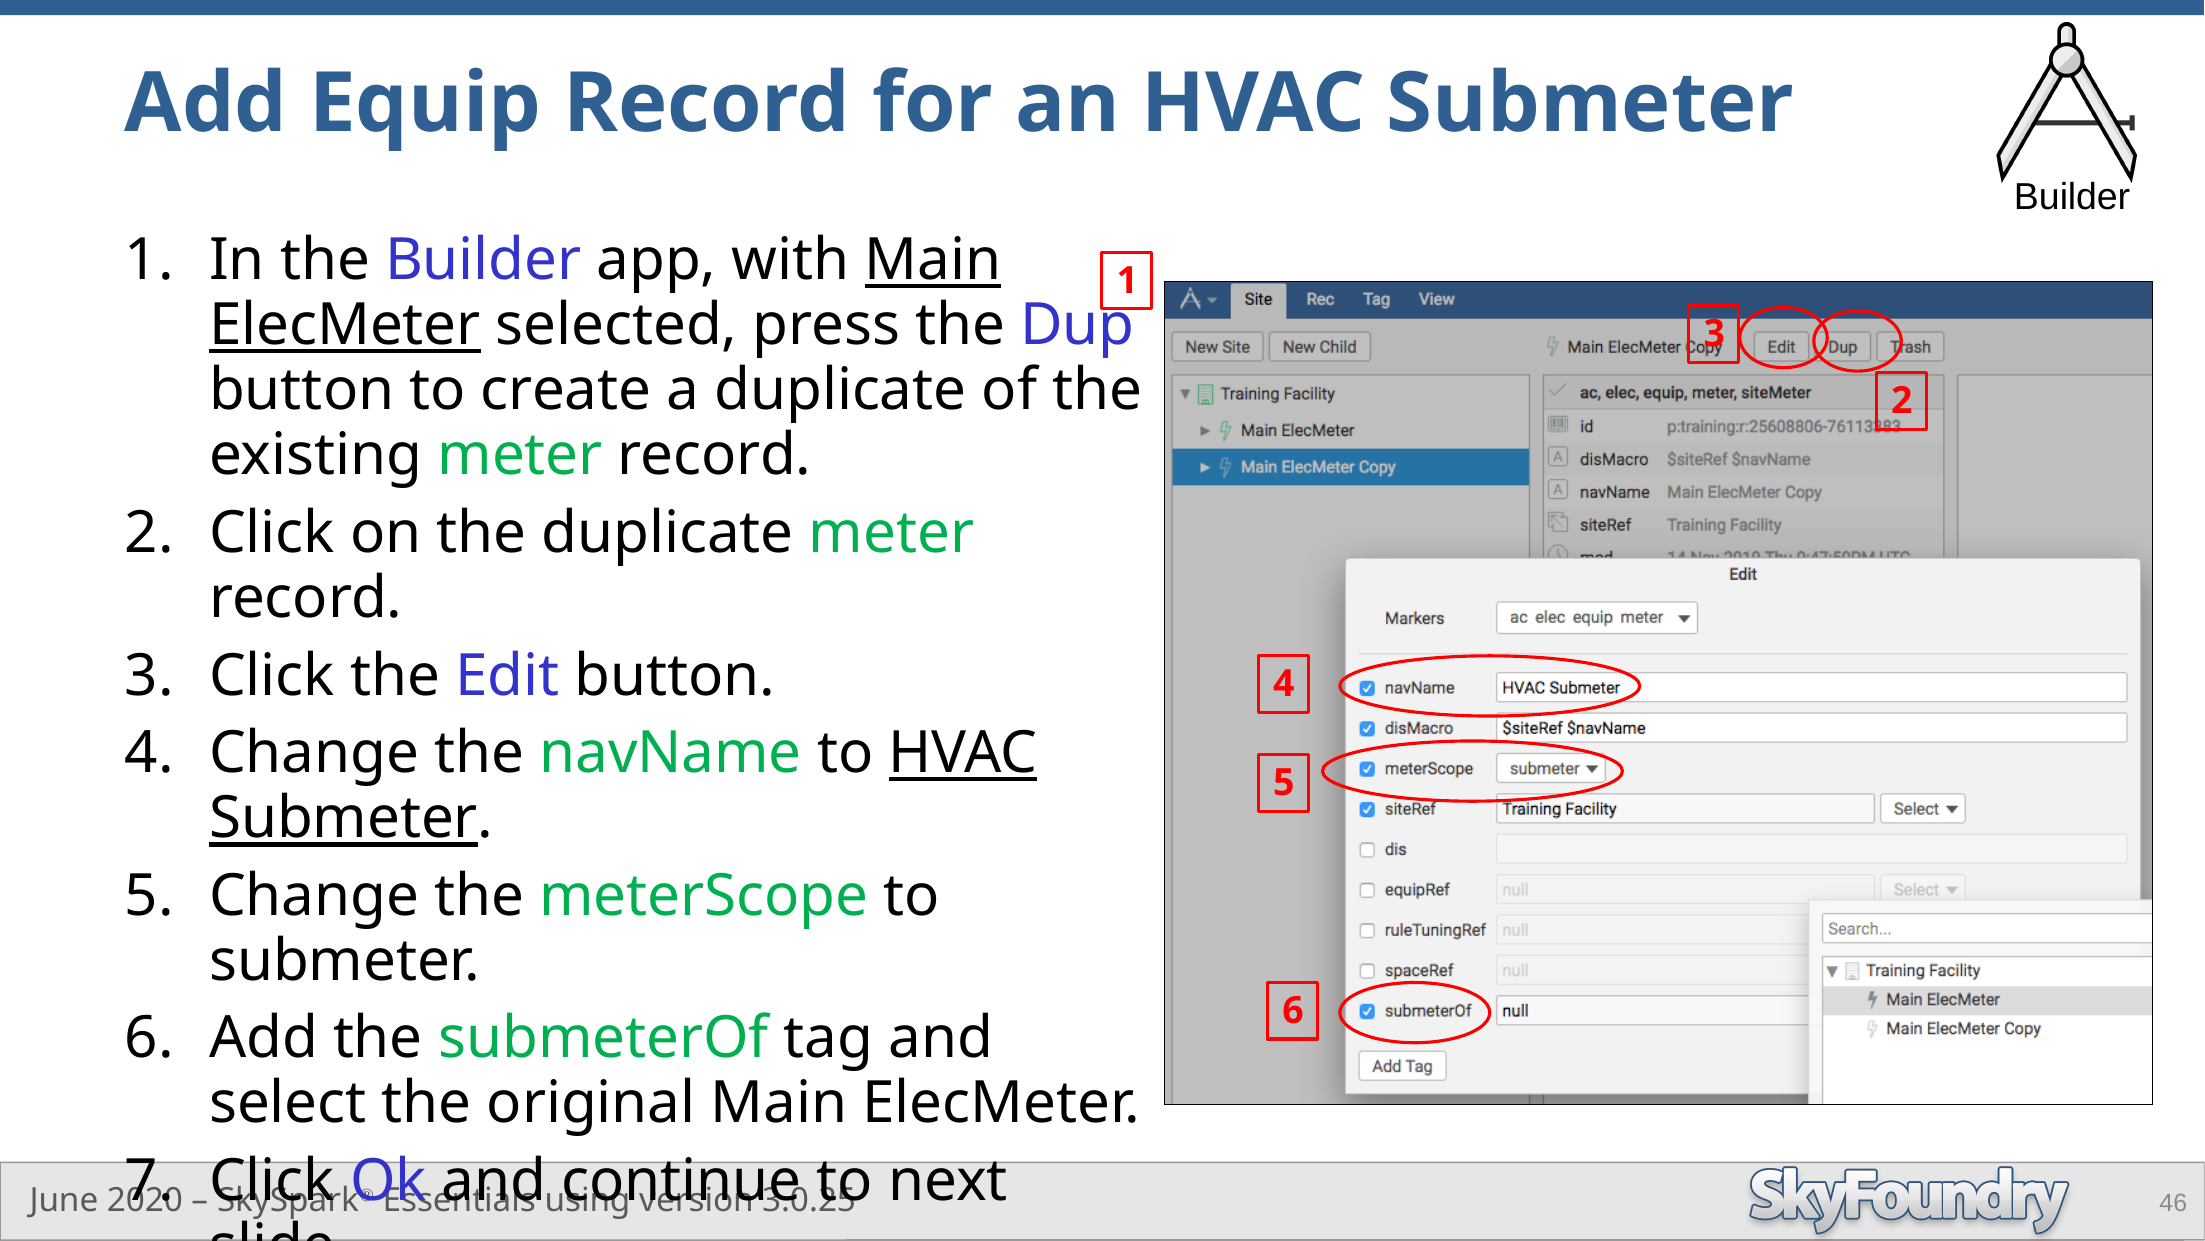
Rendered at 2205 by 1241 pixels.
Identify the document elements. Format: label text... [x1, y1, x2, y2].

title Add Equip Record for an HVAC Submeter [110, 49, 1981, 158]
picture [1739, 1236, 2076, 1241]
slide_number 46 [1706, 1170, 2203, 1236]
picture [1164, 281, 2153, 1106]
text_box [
□ □ □
__REQUIRED WORK__
Print all records verbatim, excluding pictures.

__SOLVED PROBLEM__
Rendered at 2205 by 1241 pixels.
Identify the document elements. Format: label text... [x1, y1, x2, y2].

title Add Equip Record for an HVAC Submeter [110, 49, 1981, 158]
picture [1739, 1236, 2076, 1241]
slide_number 46 [1706, 1170, 2203, 1236]
picture [1164, 281, 2153, 1106]
text_box [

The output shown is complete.